Après sept jours de traitement et des tests réguliers sur 12 semaines, la différence entre les couples ayant suivi le traitement et ceux des groupes de contrôle était frappante. Le nombre de femmes ayant à nouveau contracté une vaginose bactérienne alors que leur partenaire suivait le traitement était deux fois inférieur à celui des femmes dont les partenaires n’avaient pas pris les antibiotiques. Preuve que la vaginose bactérienne peut être sexuellement transmissible.
La différence était si importante qu’un comité de surveillance des données et de l’innocuité a conseillé aux chercheurs d’arrêter l’essai plus tôt. « C’était vraiment passionnant à ce moment-là », se souvient Lenka Vodstrcil. « Cela voulait dire que nous étions réellement en train de démontrer l’impact considérable du traitement chez le partenaire masculin ». L’étude a également révélé que le taux de récidive est plus élevé chez les couples au sein desquels l’un des partenaires n’est pas circoncis et que plus les partenaires prennent leur traitement sérieusement, meilleurs sont les résultats.
COMMENT EMPÊCHER LES VAGINOSES BACTÉRIENNES À RÉPÉTITION ?
Des recherches supplémentaires seront nécessaires pour déterminer le meilleur traitement pour les hommes dans ces cas-là, mais le fait de savoir qu'un traitement peut aider leurs partenaires féminines constitue un grand pas en avant. « [Cette étude] a confirmé ce que bon nombre d’entre nous soupçonnaient dans le passé », observe David Fredricks.
Pour l’heure, le traitement classique de la vaginose bactérienne est souvent de courte durée et toujours axé sur le vagin. Mais même après avoir pris des antibiotiques, plus de la moitié des femmes connaissent une récidive de l'infection dans les trois mois qui suivent. Dans ce cas, les médecins prescrivent souvent des gels antibiotiques à appliquer dans le cadre d'un traitement suppressif de longue durée.
Un processus qui peut durer jusqu'à six mois, selon la patiente, explique Traci Kurtzer, professeure associée d'obstétrique et de gynécologie à Northwestern Medicine. « La vaginose bactérienne est [une infection] qui est souvent récidivante, ce qui est source de contrariétés. Et bien sûr, c’est frustrant pour leur médecin, qui se sent impuissant », confie-t-elle.

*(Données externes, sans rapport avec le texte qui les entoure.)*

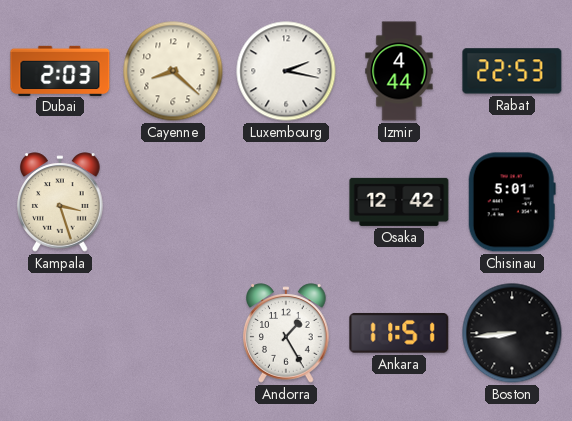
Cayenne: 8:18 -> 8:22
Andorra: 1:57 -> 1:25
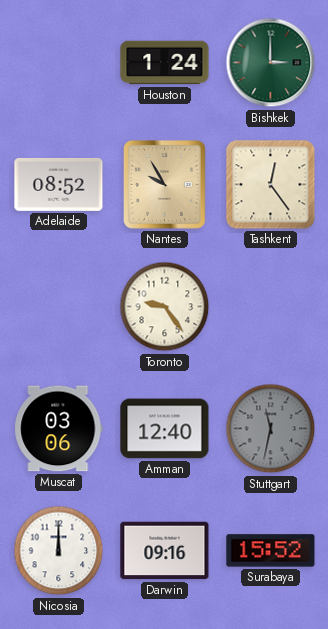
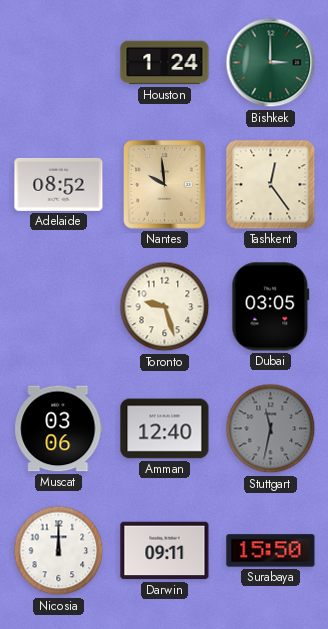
Nantes: 9:55 -> 9:59
Toronto: 9:24 -> 9:27
Dubai: none -> 03:05
Darwin: 09:16 -> 09:11
Surabaya: 15:52 -> 15:50
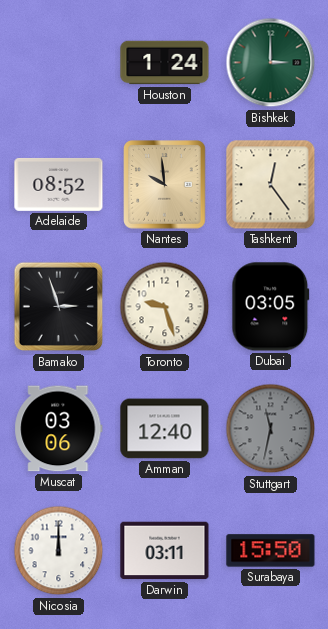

Bien qu'il reste encore beaucoup d'inconnues au sujet de cette infection, l’étude menée par Catriona Bradshaw et ses collègues pourrait rapidement impliquer un changement de traitement au sein des couples monogames hétérosexuels. « À l'université de Washington, par exemple, un changement de politique est déjà évoqué », déclare David Fredricks.
Mais pour que cela fonctionne, les partenaires masculins devront prendre leurs responsabilités et les deux parties s'engager à suivre le traitement. Les chercheurs sont néanmoins optimistes. « Il n'y a aucun symptôme chez les hommes, ils ont donc plus de difficultés à comprendre qu'ils font partie du problème », explique Lenka Vodstrcil. « Mais nous insistons vraiment sur le fait qu'ils peuvent désormais faire partie de la solution », conclut-elle.